3.  Add a **conditional edge** to your graph. After the `RETRIEVE` node, the graph should go to the `GRADE` node. After the `GRADE` node, it should check the grader's response. If 'yes', it proceeds to the `GENERATE` node. If 'no', it goes to an `END` node, concluding that it cannot answer the question.

**Expected Quality:** A more robust graph that can gracefully handle cases where its knowledge base doesn't contain the answer, preventing it from hallucinating.

In [None]:
# TODO: Write the code for the two-agent system with a Grader and conditional edges.

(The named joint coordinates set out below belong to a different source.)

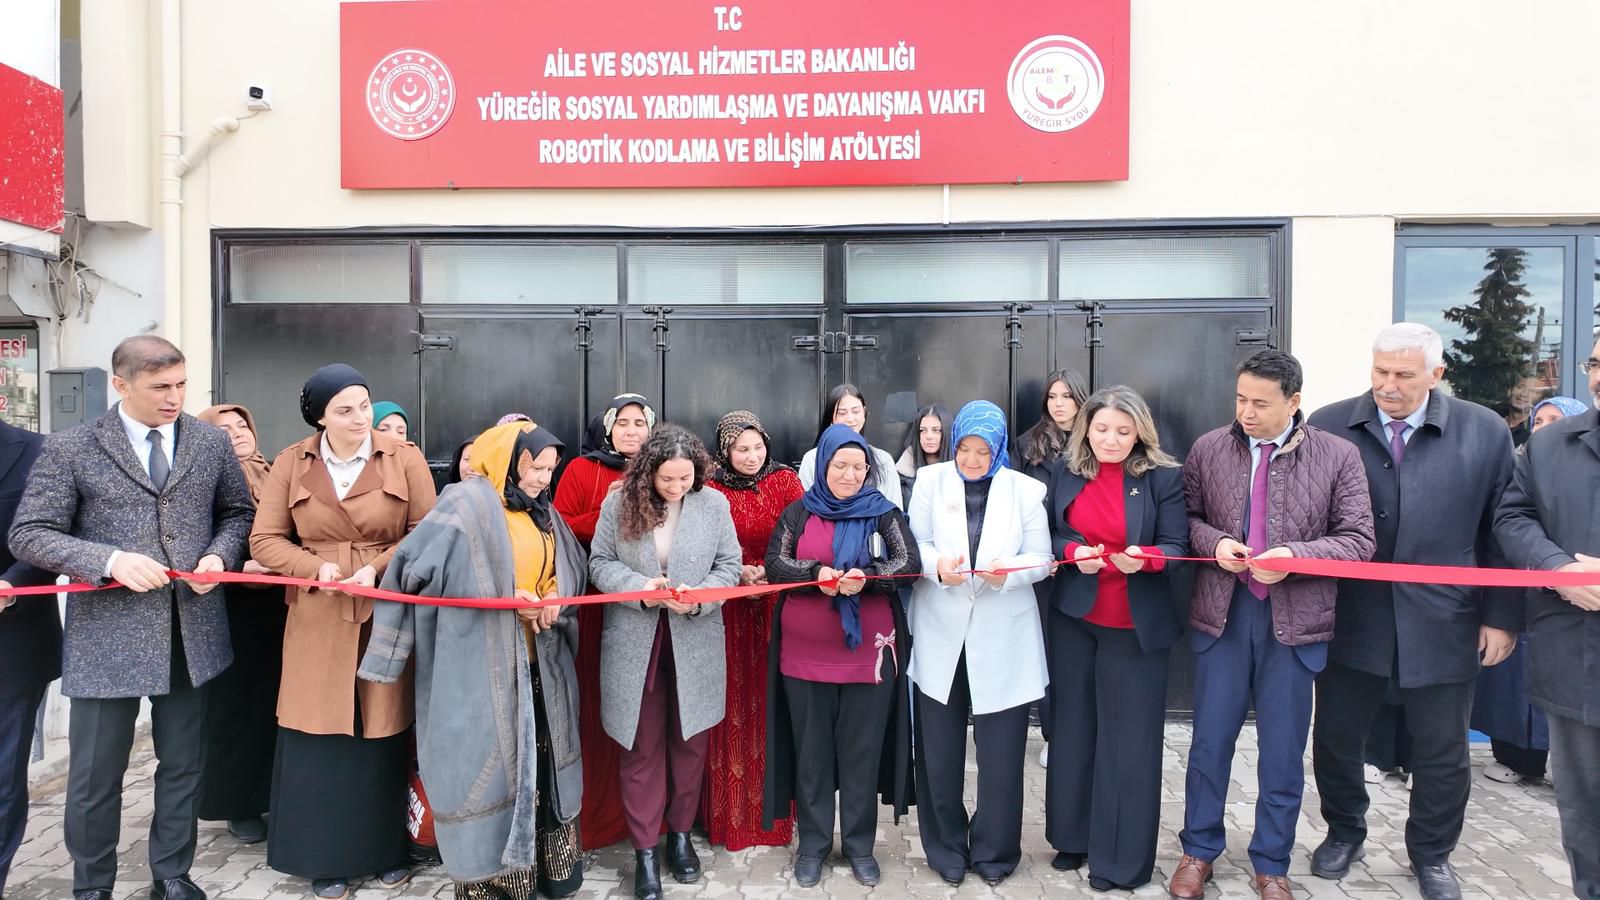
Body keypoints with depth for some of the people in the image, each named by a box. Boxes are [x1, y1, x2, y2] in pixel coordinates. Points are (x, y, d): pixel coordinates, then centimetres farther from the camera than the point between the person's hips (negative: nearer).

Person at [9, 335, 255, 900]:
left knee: (183, 764, 14)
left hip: (191, 630, 3)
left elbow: (237, 511, 15)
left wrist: (219, 555, -6)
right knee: (95, 774, 9)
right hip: (107, 634, -2)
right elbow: (29, 535, -6)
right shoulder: (70, 449, -4)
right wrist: (110, 560, -20)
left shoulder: (212, 443, 5)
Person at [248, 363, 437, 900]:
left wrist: (378, 567, -16)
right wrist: (317, 568, -14)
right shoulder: (291, 464, 3)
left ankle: (387, 851, 24)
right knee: (319, 741, 4)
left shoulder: (404, 459, -1)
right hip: (318, 622, 1)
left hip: (387, 619, 0)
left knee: (384, 738, 7)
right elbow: (265, 540, 3)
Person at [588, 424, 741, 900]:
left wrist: (700, 597, -18)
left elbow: (729, 566, 0)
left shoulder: (714, 504, -3)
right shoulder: (619, 502, -5)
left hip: (695, 644, 1)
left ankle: (680, 834, 32)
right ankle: (644, 850, 18)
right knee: (642, 747, 7)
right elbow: (600, 563, -1)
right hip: (635, 644, -1)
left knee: (689, 743, 13)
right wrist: (639, 587, -18)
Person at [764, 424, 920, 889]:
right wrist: (817, 575, -23)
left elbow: (909, 563, -9)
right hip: (805, 654, 1)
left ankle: (860, 844, 25)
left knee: (862, 752, 9)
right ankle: (813, 844, 25)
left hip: (869, 653, 0)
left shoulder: (883, 512, 1)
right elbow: (775, 564, -5)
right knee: (811, 752, 10)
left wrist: (865, 578, -27)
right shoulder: (799, 512, 3)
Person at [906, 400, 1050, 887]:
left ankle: (993, 850, 26)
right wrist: (936, 565, -22)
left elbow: (1041, 559, -2)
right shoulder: (930, 481, 2)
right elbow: (913, 544, -1)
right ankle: (947, 847, 27)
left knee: (1001, 750, 6)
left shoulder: (1026, 489, 2)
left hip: (1002, 637, 0)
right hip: (941, 633, 1)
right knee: (939, 748, 9)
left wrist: (1009, 572, -22)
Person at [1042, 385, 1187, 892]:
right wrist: (1071, 552, -16)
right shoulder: (1063, 472, 2)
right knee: (1072, 728, 12)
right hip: (1073, 617, 3)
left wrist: (1145, 559, -29)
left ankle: (1121, 859, 18)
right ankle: (1073, 838, 29)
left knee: (1129, 738, 4)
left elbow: (1176, 546, -8)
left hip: (1135, 624, -3)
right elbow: (1046, 535, 5)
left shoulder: (1163, 478, -7)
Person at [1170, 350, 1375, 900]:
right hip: (1221, 612, 1)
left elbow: (1359, 541, -5)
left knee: (1283, 750, 11)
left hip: (1295, 620, -1)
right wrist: (1213, 541, -13)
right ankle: (1198, 851, 29)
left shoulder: (1338, 456, -5)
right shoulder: (1208, 449, 0)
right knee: (1210, 741, 11)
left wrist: (1295, 555, -20)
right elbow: (1186, 518, 8)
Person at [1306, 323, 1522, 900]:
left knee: (1443, 752, 13)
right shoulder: (1329, 426, -3)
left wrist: (1502, 615, 0)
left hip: (1442, 622, 0)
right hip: (1349, 617, 0)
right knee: (1335, 737, 12)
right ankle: (1345, 832, 36)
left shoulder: (1485, 432, -1)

### Challenge 3 (Advanced): A Multi-Agent Research Team

**Task:** Build a sophisticated "research team" of specialized agents that includes a router to delegate tasks to the correct specialist.

**Instructions:**
1.  **Specialize your retriever:** Create two separate retrievers. One for the PRD (`prd_retriever`) and one for the technical documents (`tech_retriever` for schema and ADRs).
2.  **Define the Agents:**
    * `ProjectManagerAgent`: This will be the entry point and will act as a router. It uses an LLM to decide whether the user's question is about product requirements or technical details, and routes to the appropriate researcher.
    * `PRDResearcherAgent`: A node that uses the `prd_retriever`.
    * `TechResearcherAgent`: A node that uses the `tech_retriever`.
    * `SynthesizerAgent`: A node that takes the collected documents from either researcher and synthesizes a final answer.
3.  **Build the Graph:** Use conditional edges to orchestrate the flow: The entry point is the `ProjectManager`, which then routes to either the `PRD_RESEARCHER` or `TECH_RESEARCHER`. Both of those nodes should then route to the `SYNTHESIZE` node, which then goes to the `END`.

**Expected Quality:** A highly advanced agentic system that mimics a real-world research workflow, including a router and specialist roles, to improve the accuracy and efficiency of the RAG process.

In [None]:
# TODO: Write the code for the multi-agent research team with specialized retrievers and a router.


## Lab Conclusion

Incredible work! You have now built a truly sophisticated AI system. You've learned how to create a knowledge base for an agent and how to use LangGraph to orchestrate a team of specialized agents to solve a complex problem. You progressed from a simple RAG chain to a system that includes quality checks (the Grader) and intelligent task delegation (the Router). These are the core patterns for building production-ready RAG applications.

> **Key Takeaway:** LangGraph allows you to define complex, stateful, multi-agent workflows as a graph. Using nodes for agents and conditional edges for decision-making enables the creation of sophisticated systems that can reason, delegate, and collaborate to solve problems more effectively than a single agent could alone.